I’ve written recently about having Post Natal Depression and my fear of being pregnant has a lot to do with this. Even though I’d had two surgeries and had a lot of trouble walking after Erin’s birth, I went to the doctor only a week after being home to have my implant put back in. I thought that would be enough for me. I thought it would put my mind at ease.

It didn’t. AT ALL.

My fear of getting pregnant again is so bad that it has majorly affected mine and John’s sex life. As in we don’t have sex. Ever. I know this is such a personal thing to discuss and I wouldn’t normally but I feel like it’s something so important to this post. I am so terrified of an accident happening that I don’t want to have sex at all anymore. My fear far outweighs any desire I might have.

Erin is nearly 15 months old now and after admitting to myself that I have PND I knew it was time to do something about the other problems I had going on. John is the most patient man in the universe and would never, ever dream of pressuring me about sex. He completely understands why I feel the way that I do but I also know that it’s just not right. I don’t want to feel like I do and I don’t want to not want to have sex with my husband.

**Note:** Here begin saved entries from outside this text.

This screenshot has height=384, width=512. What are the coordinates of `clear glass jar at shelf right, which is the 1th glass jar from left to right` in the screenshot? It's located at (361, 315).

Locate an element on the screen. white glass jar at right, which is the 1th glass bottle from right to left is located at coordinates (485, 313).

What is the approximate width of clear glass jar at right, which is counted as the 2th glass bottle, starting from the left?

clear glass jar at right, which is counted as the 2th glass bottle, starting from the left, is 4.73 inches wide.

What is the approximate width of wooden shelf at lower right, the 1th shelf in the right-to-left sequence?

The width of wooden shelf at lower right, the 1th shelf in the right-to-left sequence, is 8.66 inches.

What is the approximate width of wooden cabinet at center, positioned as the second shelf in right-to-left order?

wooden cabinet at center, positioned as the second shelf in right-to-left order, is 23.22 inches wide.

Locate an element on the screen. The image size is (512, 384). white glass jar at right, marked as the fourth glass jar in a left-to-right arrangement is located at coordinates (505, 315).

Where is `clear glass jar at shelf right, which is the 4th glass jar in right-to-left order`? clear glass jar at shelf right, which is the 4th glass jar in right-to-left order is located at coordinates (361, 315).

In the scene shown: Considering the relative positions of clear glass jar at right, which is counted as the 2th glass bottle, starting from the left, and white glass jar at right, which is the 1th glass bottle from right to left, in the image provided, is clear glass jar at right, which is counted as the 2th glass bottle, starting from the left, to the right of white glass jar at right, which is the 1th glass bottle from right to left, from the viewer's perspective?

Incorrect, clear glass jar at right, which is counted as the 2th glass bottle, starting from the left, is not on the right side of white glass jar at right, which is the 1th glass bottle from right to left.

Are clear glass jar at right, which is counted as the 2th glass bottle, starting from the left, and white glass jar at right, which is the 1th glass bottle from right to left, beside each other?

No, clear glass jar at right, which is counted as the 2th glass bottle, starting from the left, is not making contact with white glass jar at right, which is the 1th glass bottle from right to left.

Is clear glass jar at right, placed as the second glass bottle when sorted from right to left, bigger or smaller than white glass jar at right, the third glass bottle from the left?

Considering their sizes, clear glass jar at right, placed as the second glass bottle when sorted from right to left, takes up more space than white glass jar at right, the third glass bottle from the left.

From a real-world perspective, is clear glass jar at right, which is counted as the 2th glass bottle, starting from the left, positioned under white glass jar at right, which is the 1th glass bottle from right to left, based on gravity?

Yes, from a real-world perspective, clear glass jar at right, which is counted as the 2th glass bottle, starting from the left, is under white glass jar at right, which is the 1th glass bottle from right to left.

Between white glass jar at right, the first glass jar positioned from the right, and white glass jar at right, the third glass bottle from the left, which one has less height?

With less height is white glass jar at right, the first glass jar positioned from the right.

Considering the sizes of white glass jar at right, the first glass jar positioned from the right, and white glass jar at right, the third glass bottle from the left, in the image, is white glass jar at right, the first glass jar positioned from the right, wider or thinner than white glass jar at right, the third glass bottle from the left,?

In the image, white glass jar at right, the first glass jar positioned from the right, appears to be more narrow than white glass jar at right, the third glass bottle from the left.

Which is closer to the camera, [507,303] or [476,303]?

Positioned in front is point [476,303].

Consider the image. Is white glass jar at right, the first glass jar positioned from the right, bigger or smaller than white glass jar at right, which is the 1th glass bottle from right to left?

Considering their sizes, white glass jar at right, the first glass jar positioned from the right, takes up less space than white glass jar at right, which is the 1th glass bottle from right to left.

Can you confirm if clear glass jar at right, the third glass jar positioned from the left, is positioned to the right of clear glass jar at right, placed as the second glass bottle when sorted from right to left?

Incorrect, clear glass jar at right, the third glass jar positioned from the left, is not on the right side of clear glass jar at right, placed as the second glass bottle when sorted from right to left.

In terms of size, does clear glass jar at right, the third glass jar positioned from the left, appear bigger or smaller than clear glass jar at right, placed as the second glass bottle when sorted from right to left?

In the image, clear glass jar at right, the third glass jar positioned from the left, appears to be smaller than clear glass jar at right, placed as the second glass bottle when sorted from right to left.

The only way that I feel like I can feel more relaxed about everything is to do something permanent. Sterilisation. I know without a doubt that this is something I want. I never really wanted more than 1 child anyway and Erin’s birth scared me so much and I have so many issues because of it that I just couldn’t do it again. John is also willing to have a vasectomy as well. I know this may sound like overkill but I really can’t/ won’t take any chances. I’m not sure I would feel comfortable enough.

I have a doctor’s appointment this morning to start discussing this and to see whether or not they’ll let me have it done. I know it’s big decision to make but I know it’s the best thing for me, my marriage and our family.

Do you have any experience with sterilisation, either male or female? I’d love to hear from you.